Just over a year after it launched, the local programming stopped without any explanation and the service instead broadcast a continuous "automation" service. With the exception of Mark Gregory, the main weekday presenters would later be heard on sister service Real Radio (North East). The only local opt-outs for the North East during the automation period would come in the form of off-peak news bulletins and local advertisement breaks.

In June 2009, the northeast frequency started relaying the Manchester 106.1 Rock Radio service with no local opt-outs.

In September 2009, Glasgow sister service 96.3 Rock Radio began to share some off-peak programming with 106.1 Rock Radio in Manchester, with live networked programming largely replacing voice-tracked local programming in outside-of-peak slots: only breakfast and drivetime are split, with the digital service taking Manchester's output during split programmes.

In October 2010, changes were made to GMG's digital radio lineup in tandem with the relaunch of Smooth Radio as a national station on the Digital One network. In areas served by Smooth on FM, a local Smooth was retained on DAB for the carriage of remaining locally opted-out content in addition to the national output. However, this was not required in Severn Estuary and Yorkshire, where Smooth was unavailable on FM, and the DAB service to these areas was a relay of Smooth from London. As a result, GMG removed Smooth from these regional multiplexes and replaced it with a relay of Rock Radio, again based principally on the Manchester version.

On 5 September 2010, Rock Radio (Digital) was relaunched as Real Radio XS, tied in with the relaunch of the Manchester 106.1 FM service under that name.
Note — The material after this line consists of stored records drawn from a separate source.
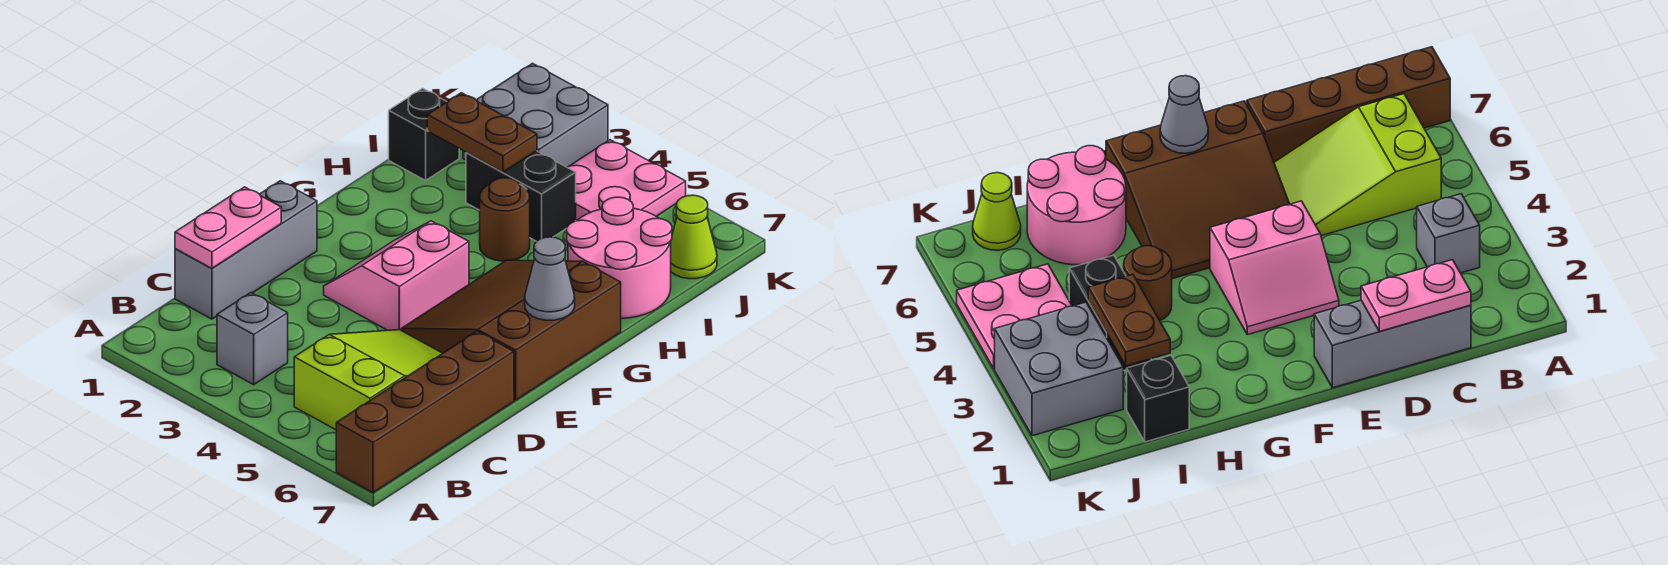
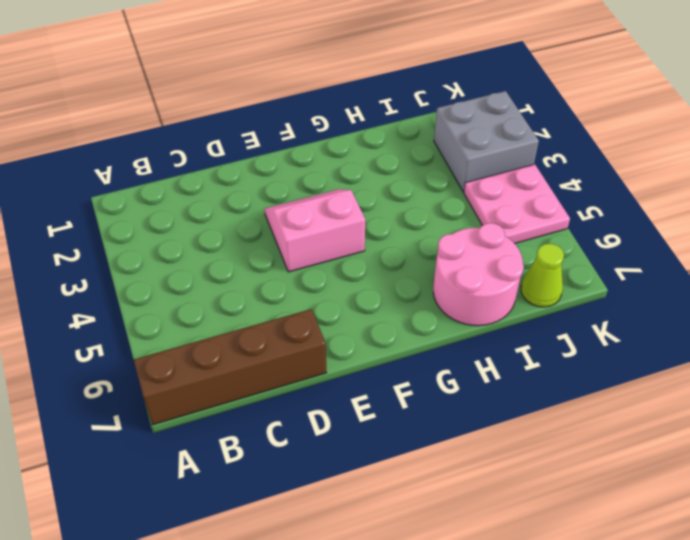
none -> grey brick B3 level 1
none -> lime slope B5:D6 level 1 top B
none -> grey brick C1:E1 level 1

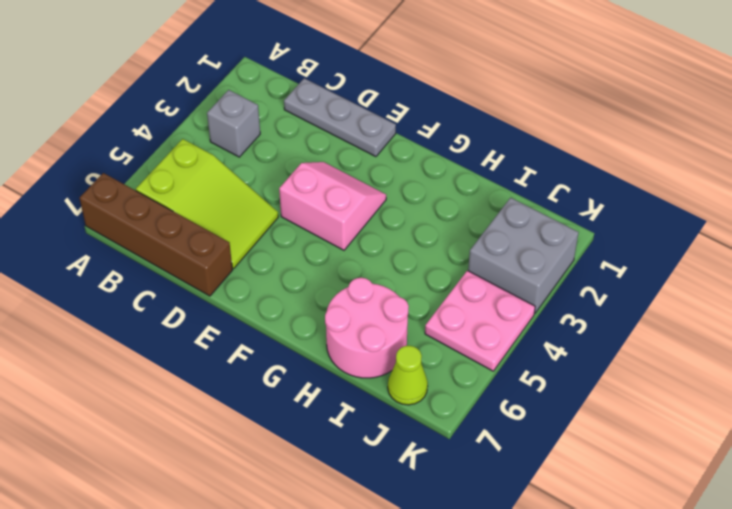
grey plate C1:E1 level 1 -> grey brick C1:E1 level 1
none -> brown slope E5:G7 level 1 top 7
none -> brown round brick H4 level 1
none -> black brick I1 level 1

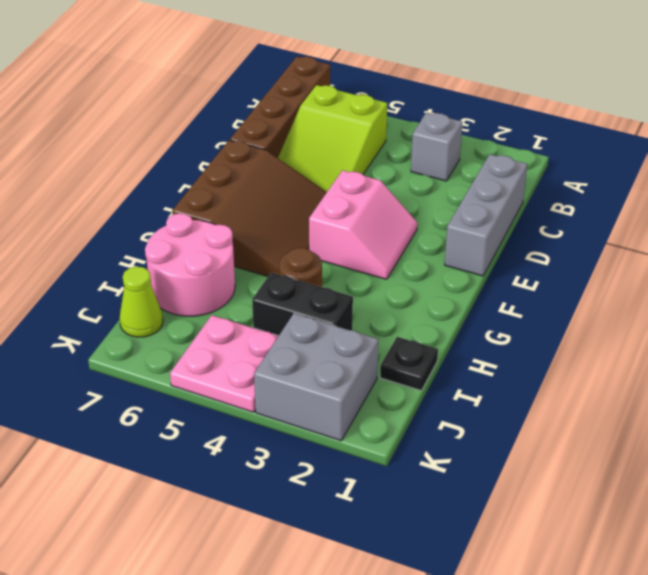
black plate I1 level 1 -> black brick I1 level 1
none -> pink plate C1:D1 level 2
none -> grey cone F7 level 2
none -> brown plate I2:I3 level 2

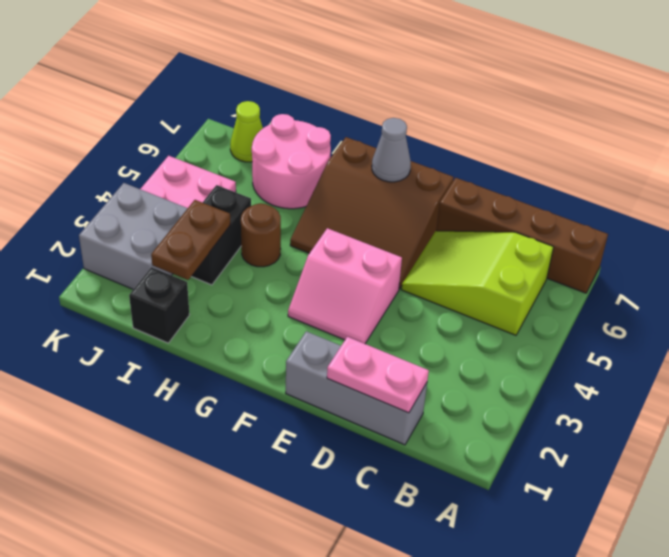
none -> grey brick B3 level 1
In addition to taking the Rock Radio slots in Yorkshire, Severn Estuary and North East, Real Radio XS was also introduced in place of Jazz FM (UK) on DAB on CE London and on the MXR regional ensembles in the West Midlands and the North West - in the process giving the station DAB coverage in its FM coverage area for the first time. (Jazz FM had become available nationally via Digital One at this point.) The Manchester and Glasgow services were split off, with Glasgow's service retaining the name 96.3 Rock Radio, with the intention that it would be sold off, and continue to broadcast to Glasgow on FM and DAB as an independent station, with GMG operating Real XS from Manchester; however, GMG subsequently took the Glasgow station off the market and confirmed that it would relaunch as 96.3 Real Radio XS in late October 2011. Outside Scotland, however, the digital Real XS service continued to be based primarily on the Manchester FM output, as previously.

Real XS was withdrawn from DAB in London in June 2012. Carriage of the station in most other DAB areas, including the North-West, ended during 2013 with the cessation of most MXR regional multiplex licences. This left 106.1 Real XS broadcasting only to Yorkshire on DAB. (FM transmission was unchanged.) The Yorkshire broadcast was withdrawn in 2014, ahead of the MXR multiplex closing the following year, leaving only the Manchester FM service.

The purchase of GMG Radio by Global, completed in 2014, saw ownership of Real XS and several other stations transferred to Communicorp, and also led to the rebranding of the Real Radio network stations as Heart from May 2014, and the relaunch of 96.3 Real XS (broadcast to Paisley on FM and central Scotland on DAB) as Xfm Scotland. 106.1 Real Radio XS continued to operate under that name until a relaunch as XS Manchester in 2016. The station continued to broadcast terrestrially to Manchester (and was nationally available online), with all programming produced locally until 2025, when its frequency was given over to Radio X 90s.